Naunyn Schmiedebergs Arch Pharmacol. 2021 Jan;394(1):177-187. doi: 10.1007/s00210-020-01892-4. Epub 2020 May 29.
Acute myeloid leukemia (AML) is a widely prevalent disease worldwide and poses a large threat to public health. Previous studies have shown that AML is associated with cytogenetic heterogeneity, complex subtypes, and different therapeutic approaches. In this study, we found that miR-486 was upregulated in AML using both The Cancer Genome Atlas (TCGA) database and patient tissues. After knockdown of miR-486 by short hairpin RNA (shRNA), we discovered that miR-486 was required for cell proliferation. Through miRNA profile analysis and a dual-luciferase reporter assay, suppressor of cytokine signaling 2 (SOCS2) was identified as a direct target of miR-486. Therefore, by silencing SOCS2, a negative regulator of the Janus kinase (JAK)-signal transducer and activator of transcription (STAT) pathway, miR-486 enhanced JAK-STAT3 activity and promoted cell proliferation. The miR-486-SOCS2-STAT3 proliferation axis is therefore involved in the pathogenesis of AML, providing a novel molecular mechanism and diagnostic and therapeutic clues for AML.
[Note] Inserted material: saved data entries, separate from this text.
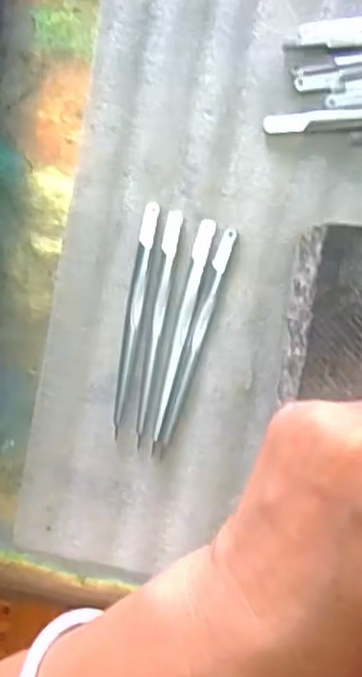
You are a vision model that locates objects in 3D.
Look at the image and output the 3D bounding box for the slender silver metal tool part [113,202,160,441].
[{"bbox_3d":[-0.022,-0.010,0.318,0.007,0.004,0.108,9,86,5],"label":"slender silver metal tool part"}]

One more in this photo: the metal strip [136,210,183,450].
[{"bbox_3d":[-0.011,-0.006,0.316,0.007,0.004,0.108,9,86,5],"label":"metal strip"}]

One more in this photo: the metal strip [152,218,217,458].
[{"bbox_3d":[0.000,-0.002,0.315,0.008,0.004,0.107,14,86,5],"label":"metal strip"}]

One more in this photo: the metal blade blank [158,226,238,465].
[{"bbox_3d":[0.007,0.002,0.316,0.007,0.005,0.107,17,87,5],"label":"metal blade blank"}]

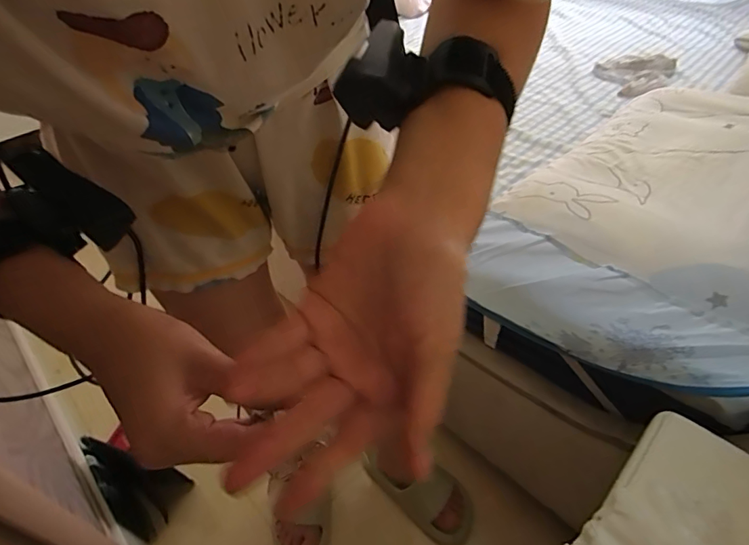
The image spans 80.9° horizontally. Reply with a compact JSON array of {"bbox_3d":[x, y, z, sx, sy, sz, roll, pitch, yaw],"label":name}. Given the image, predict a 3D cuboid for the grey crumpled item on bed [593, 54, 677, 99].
[{"bbox_3d":[0.688,-0.533,1.169,0.227,0.034,0.169,-34,50,-26],"label":"grey crumpled item on bed"}]

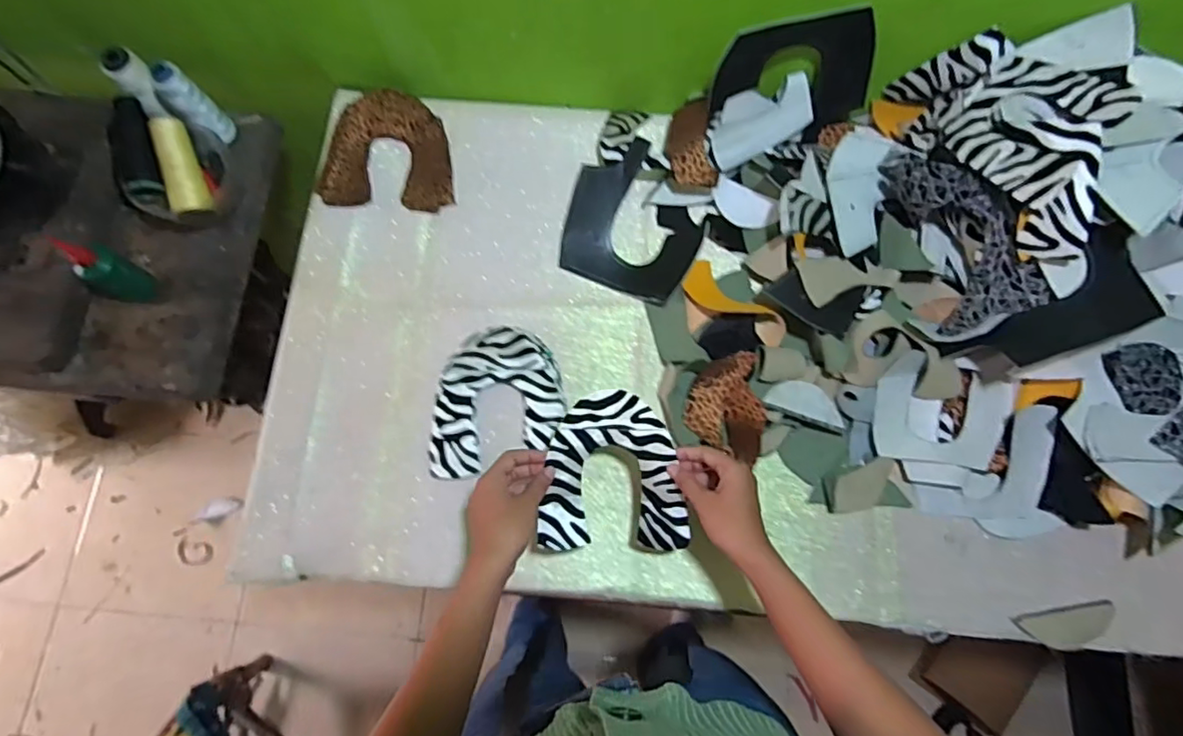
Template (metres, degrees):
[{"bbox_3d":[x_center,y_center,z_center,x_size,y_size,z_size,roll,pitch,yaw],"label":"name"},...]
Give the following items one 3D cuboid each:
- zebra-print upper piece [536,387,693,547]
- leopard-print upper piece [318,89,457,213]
[{"bbox_3d":[0.024,0.102,0.599,0.140,0.026,0.152,1,75,0],"label":"zebra-print upper piece"},{"bbox_3d":[-0.255,-0.278,0.756,0.153,0.026,0.153,1,75,0],"label":"leopard-print upper piece"}]

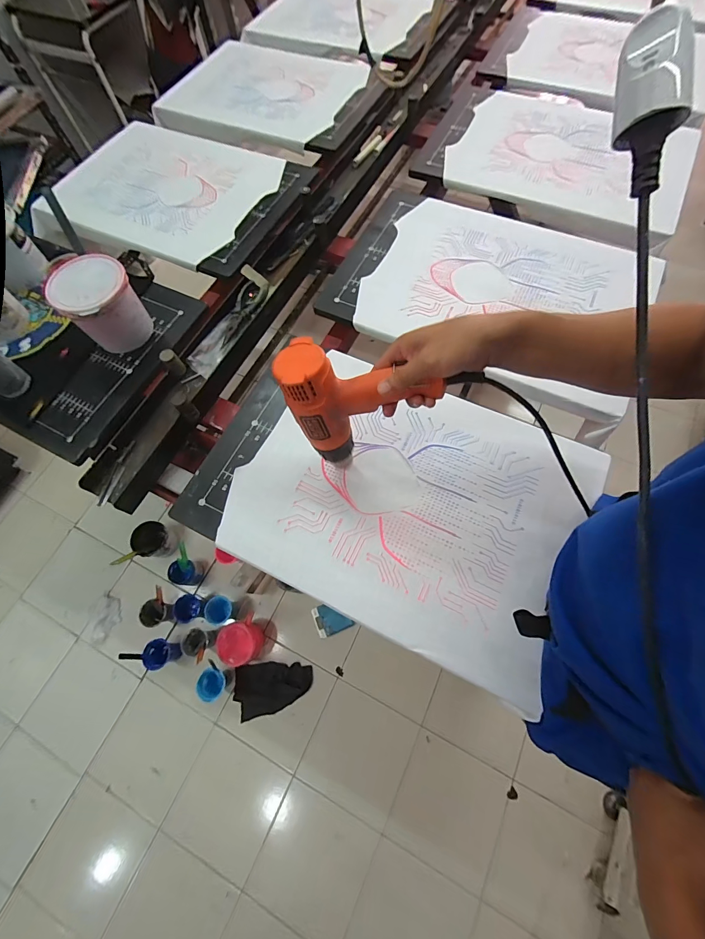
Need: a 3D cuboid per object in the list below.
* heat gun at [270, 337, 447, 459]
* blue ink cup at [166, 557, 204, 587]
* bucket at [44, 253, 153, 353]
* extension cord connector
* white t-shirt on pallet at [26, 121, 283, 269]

急性髓细胞白血病(AML)是一种广泛存在于世界各地的疾病,对公众健康构成了巨大威胁。先前的研究表明,AML 与细胞遗传学异质性、复杂亚型和不同的治疗方法有关。在这项研究中,我们使用癌症基因组图谱(TCGA)数据库和患者组织发现 miR-486 在 AML 中上调。通过短发夹 RNA(shRNA)敲低 miR-486 后,我们发现 miR-486 是细胞增殖所必需的。通过 miRNA 谱分析和双荧光素酶报告基因检测,发现抑制细胞因子信号 2(SOCS2)是 miR-486 的直接靶标。因此,通过沉默 SOCS2,一种 Janus 激酶(JAK)-信号转导和转录激活因子(STAT)通路的负调节剂,miR-486 增强了 JAK-STAT3 活性并促进了细胞增殖。因此,miR-486-SOCS2-STAT3 增殖轴参与 AML 的发病机制,为 AML 提供了新的分子机制和诊断及治疗线索。